Reproduce exactly, from the line containing "right elbow: (721, 1167)", every line down to the end of the data below.

(Pose estimation data)
=== Section Start ===
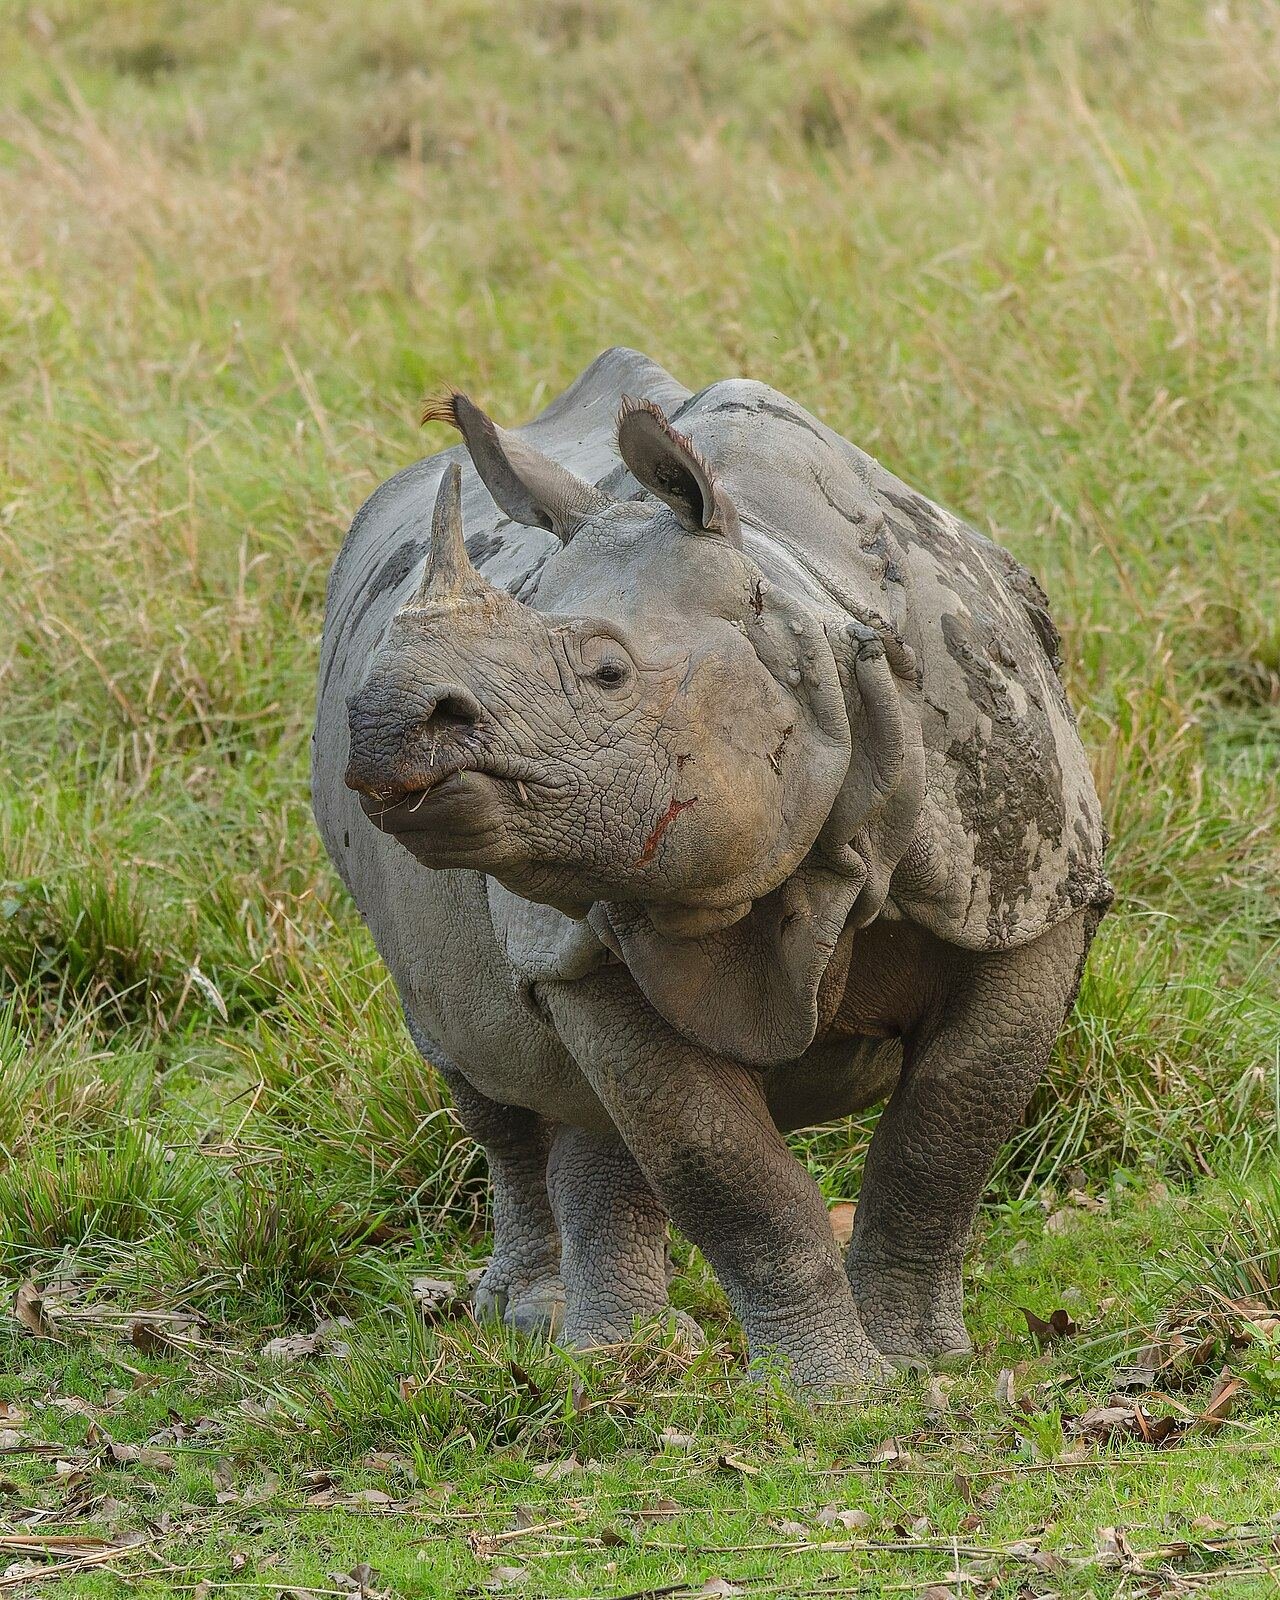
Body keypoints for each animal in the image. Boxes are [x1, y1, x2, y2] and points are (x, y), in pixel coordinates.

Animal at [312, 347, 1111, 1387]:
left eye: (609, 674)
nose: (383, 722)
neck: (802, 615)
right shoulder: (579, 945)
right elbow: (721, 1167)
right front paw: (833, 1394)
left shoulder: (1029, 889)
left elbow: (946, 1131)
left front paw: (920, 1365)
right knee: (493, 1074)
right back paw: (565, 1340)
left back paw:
=== Section End ===
> [EXERCISE ANSWER]
right elbow: (721, 1167)
right front paw: (833, 1394)
left shoulder: (1029, 889)
left elbow: (946, 1131)
left front paw: (920, 1365)
right knee: (493, 1074)
right back paw: (565, 1340)
left back paw:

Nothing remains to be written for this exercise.